Placé sous l’influence revendiquée de Pierre Soulages avec cette phrase « Mon instrument n’était plus le noir mais cette lumière secrète venue du noir », l’album est effectivement entièrement noir, éclairé seulement par quelques touches de blanc et de gris. Un petit personnage à tête de chat vêtu d’une ample robe nous entraîne dans ce voyage, nous faisant basculer d’un point de vue négatif  (nuit noire, page de gauche) à un autre, plus positif  (nuit blanche page de droite).
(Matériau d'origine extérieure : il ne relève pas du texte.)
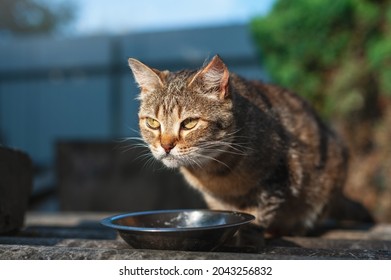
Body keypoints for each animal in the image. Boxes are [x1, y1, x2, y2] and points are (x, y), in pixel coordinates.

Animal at [129, 54, 370, 234]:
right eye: (152, 123)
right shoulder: (214, 198)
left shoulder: (278, 175)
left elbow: (258, 214)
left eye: (189, 123)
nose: (166, 146)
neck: (213, 172)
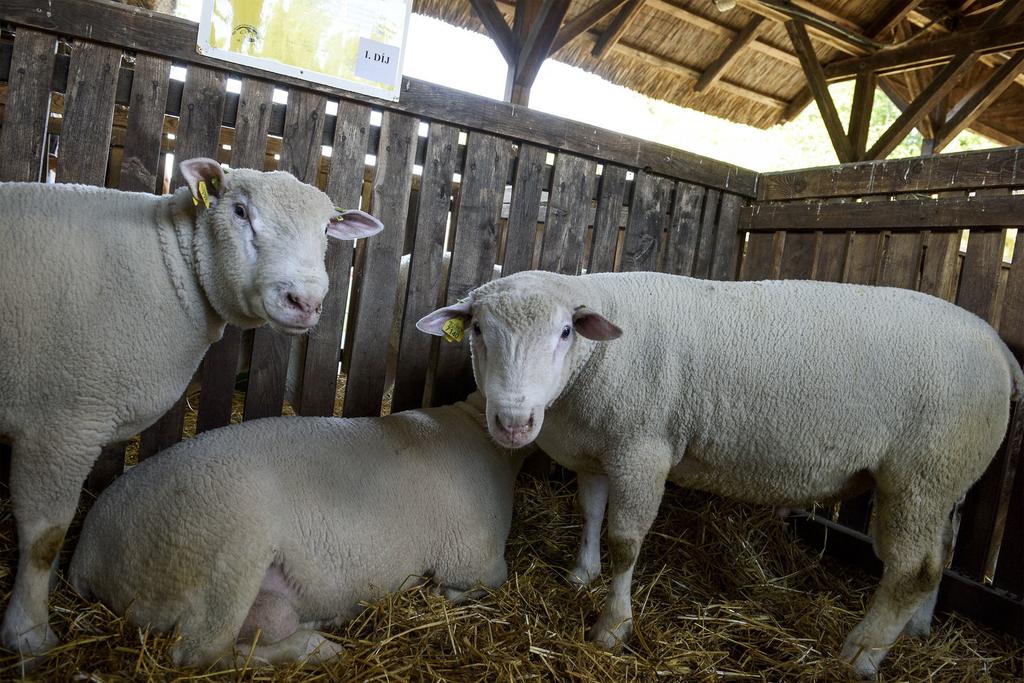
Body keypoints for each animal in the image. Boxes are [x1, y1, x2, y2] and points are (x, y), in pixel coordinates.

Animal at [70, 393, 528, 671]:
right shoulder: (474, 560)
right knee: (201, 654)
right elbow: (475, 585)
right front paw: (442, 594)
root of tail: (87, 552)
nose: (517, 420)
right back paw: (315, 648)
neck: (475, 426)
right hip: (223, 550)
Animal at [417, 270, 1024, 679]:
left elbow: (624, 541)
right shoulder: (600, 447)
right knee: (941, 551)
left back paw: (861, 652)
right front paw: (581, 574)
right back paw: (916, 629)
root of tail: (1000, 349)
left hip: (923, 469)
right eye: (477, 329)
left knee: (911, 569)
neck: (595, 363)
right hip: (948, 476)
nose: (513, 422)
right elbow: (589, 513)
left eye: (566, 331)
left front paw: (611, 627)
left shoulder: (642, 448)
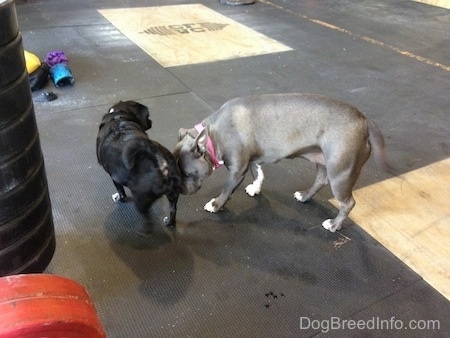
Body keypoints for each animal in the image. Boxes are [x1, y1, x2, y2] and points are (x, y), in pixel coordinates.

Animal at [174, 93, 392, 232]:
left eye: (186, 174)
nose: (178, 189)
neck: (212, 135)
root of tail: (364, 120)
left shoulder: (237, 169)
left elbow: (227, 190)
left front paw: (216, 204)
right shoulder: (253, 160)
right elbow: (259, 173)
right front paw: (255, 188)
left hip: (341, 173)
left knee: (348, 203)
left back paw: (333, 225)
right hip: (323, 162)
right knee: (320, 181)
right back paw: (304, 196)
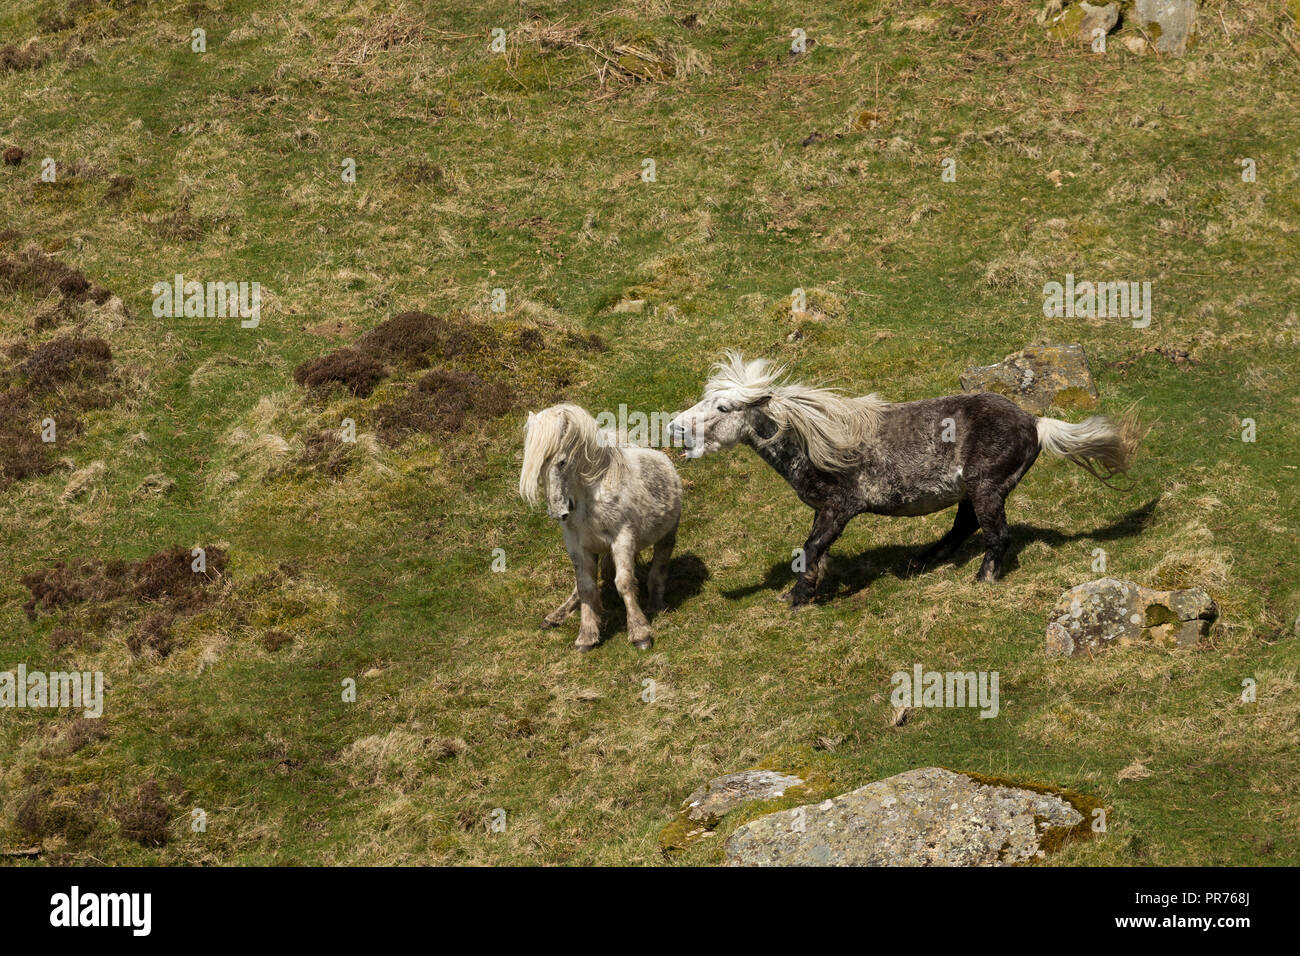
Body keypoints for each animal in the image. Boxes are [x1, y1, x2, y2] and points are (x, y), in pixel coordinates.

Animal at [520, 403, 682, 650]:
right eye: (538, 467)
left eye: (562, 462)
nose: (558, 512)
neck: (591, 498)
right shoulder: (578, 548)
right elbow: (586, 587)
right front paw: (586, 636)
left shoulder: (622, 538)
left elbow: (624, 583)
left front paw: (640, 633)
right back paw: (555, 617)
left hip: (666, 536)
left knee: (659, 568)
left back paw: (655, 603)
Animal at [666, 351, 1144, 607]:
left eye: (723, 408)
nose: (673, 427)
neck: (816, 442)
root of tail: (1035, 422)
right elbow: (814, 550)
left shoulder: (839, 507)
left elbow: (812, 547)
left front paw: (799, 598)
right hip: (971, 490)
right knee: (964, 527)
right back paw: (919, 563)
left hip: (987, 487)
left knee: (996, 535)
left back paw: (982, 580)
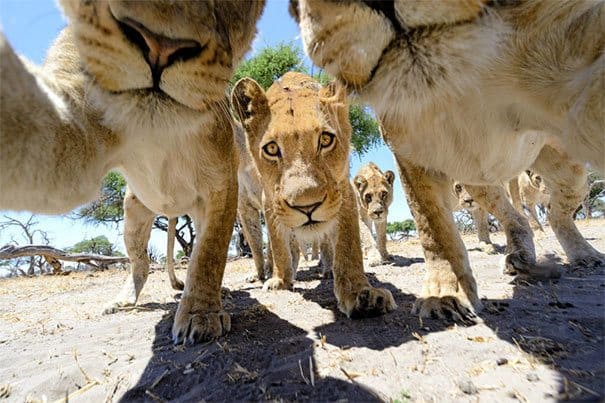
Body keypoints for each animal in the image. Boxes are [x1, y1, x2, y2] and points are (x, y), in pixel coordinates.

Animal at [0, 1, 264, 346]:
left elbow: (209, 253)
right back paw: (122, 301)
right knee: (140, 262)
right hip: (134, 213)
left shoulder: (221, 186)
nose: (161, 45)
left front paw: (201, 315)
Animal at [229, 72, 394, 318]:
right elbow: (278, 245)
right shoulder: (268, 200)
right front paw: (280, 280)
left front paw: (359, 292)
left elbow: (349, 243)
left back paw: (327, 269)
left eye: (325, 139)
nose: (307, 207)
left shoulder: (343, 188)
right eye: (271, 148)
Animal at [290, 0, 600, 322]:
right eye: (367, 196)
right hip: (481, 182)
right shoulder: (409, 154)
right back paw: (521, 257)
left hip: (566, 170)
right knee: (522, 216)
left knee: (555, 210)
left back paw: (582, 255)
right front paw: (445, 293)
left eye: (384, 195)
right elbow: (432, 227)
La nuit est ainsi décrite tantôt comme terrifiante, tantôt comme rassurante, vide ou pleine, bruyante ou silencieuse. La nuit est un paradoxe permanent. On la contemple dans de superbes images (noires) de fonds marins, de forêts, de ciels étoilés, de lune, de villes… La nuit c’est le monde. La beauté des images fait que malgré le balancement régulier entre côté noir/ côté blanc, c’est le blanc qui l’emporte : la nuit est devenue lumineuse, une prouesse graphique et éditoriale (bravo aux imprimeurs).

Notons que par une malheureuse coïncidence, le titre est également celui d’un podcast de France Inter donnant la parole à la victime d’un viol. L’expression « nuit blanche » peut prendre de multiples sens.